Şair, 1956 yılında, “Şeytan’a Mersiye” adında bir de şiir yazdı: “Köpeğimin adı Şeytan’dı (dı)’lık adıyla ilgili değil, / Adına bir şey olmadı./Adına benzemezdi de/ Şeytanlar zalim olur,/Zalimler: yalancı ve kurnaz,/ Ama zalimler akıllı olamaz./Köpeğim akıllıydı./Biraz da ben öldürdüm köpeğimi,/Bakmasını bilemedim./ Bakmasını bilemezsen/ Ağaç bile dikme./ Elinde kuruyan ağaç/ Dert olur insana./ Yüzmek suda öğrenilir, diyeceksin./ Doğru./ Boğulursan/ Bir sen boğulursun ama./ Kaç sabahtır uyanıyorum,/ Dinliyorum ortalığı,/ Kapımı tırmalayan yok./ Ağlamak geliyor içimden,/ Ağlayamadığım için utanıyorum./ İnsan gibiydi./Hayvanların çoğu insan gibidir,/ Hem de iyi insan gibi./Kalın boynu kıldan inceydi dostluğun buyruğunda./Hürriyeti, dişleriyle bacaklarındaydı,/ Nezaketi, tüylü uzun kuyruğunda./ Göresim gelirdi birbirimizi./ En büyük işlerden konuşurdu:/ Açlıktan, tokluktan, sevdalardan./ Ama bilmedi sıla hasretini./ Benim başımda o iş./ Şairi cennete koymuşlar/ “Ah, memleketim!” demiş./ Öldü,/ Bu dünyada nasıl ölünürse,/ İnsan olsun, hayvan olsun, bitki olsun,/ Döşekte, toprakta, havada, suda,/ Ansızın, bekleyerek, uykuda,/ Bu dünyada nasıl ölünürse,/ Nasıl öleceksem,/ Nasıl öleceksek./ Bu gün gölgede otuz sekiz./ Ormana bakıyorum balkondan,/ Çamlar ince uzun yükseliyor kıpkırmızı,/ Gökyüzü çelik mavisi./ Köpeklerin dili bir karış,/ Göle gidiyorlar yıkanmaya./ Kıyıda bırakacaklar vücutlarının ağırlığını,/Balıkların bahtiyarlığını paylaşacaklar.”
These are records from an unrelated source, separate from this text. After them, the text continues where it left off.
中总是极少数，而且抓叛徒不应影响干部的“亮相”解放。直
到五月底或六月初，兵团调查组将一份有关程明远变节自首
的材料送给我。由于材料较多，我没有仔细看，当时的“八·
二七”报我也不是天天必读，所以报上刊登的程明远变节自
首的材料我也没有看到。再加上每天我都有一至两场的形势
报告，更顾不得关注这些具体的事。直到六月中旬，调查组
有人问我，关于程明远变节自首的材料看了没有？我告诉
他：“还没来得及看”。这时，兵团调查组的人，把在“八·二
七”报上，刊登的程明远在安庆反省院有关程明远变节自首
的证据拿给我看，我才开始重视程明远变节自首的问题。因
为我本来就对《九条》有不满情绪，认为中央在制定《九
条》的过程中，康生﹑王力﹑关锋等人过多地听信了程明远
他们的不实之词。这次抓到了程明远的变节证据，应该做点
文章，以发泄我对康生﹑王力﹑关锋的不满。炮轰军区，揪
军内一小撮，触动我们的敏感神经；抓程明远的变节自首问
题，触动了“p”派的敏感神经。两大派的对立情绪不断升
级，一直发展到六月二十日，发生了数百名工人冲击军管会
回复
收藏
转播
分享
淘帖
Dr.Galina, “Şeytan”la ilgili anılarını anlatır o gün yazara. Şiiri, “Moskovalı Dostlara” adlı makaleyi de “Den Poeziya” dergisine göndermiş ve yayınlatmıştır.
***
En yakın komşularımız, patili dostları, hayvanları yaşatmaya çalışalım. Onlar sahipsiz değil!
“Hayvanların çoğu insan gibidir,/ Hem de iyi insan gibi.”
Ne yazık ki; bu ülkede en çok kadınlara, çocuklara, hayvanlara ve doğaya dokunuldu, dokunuluyor!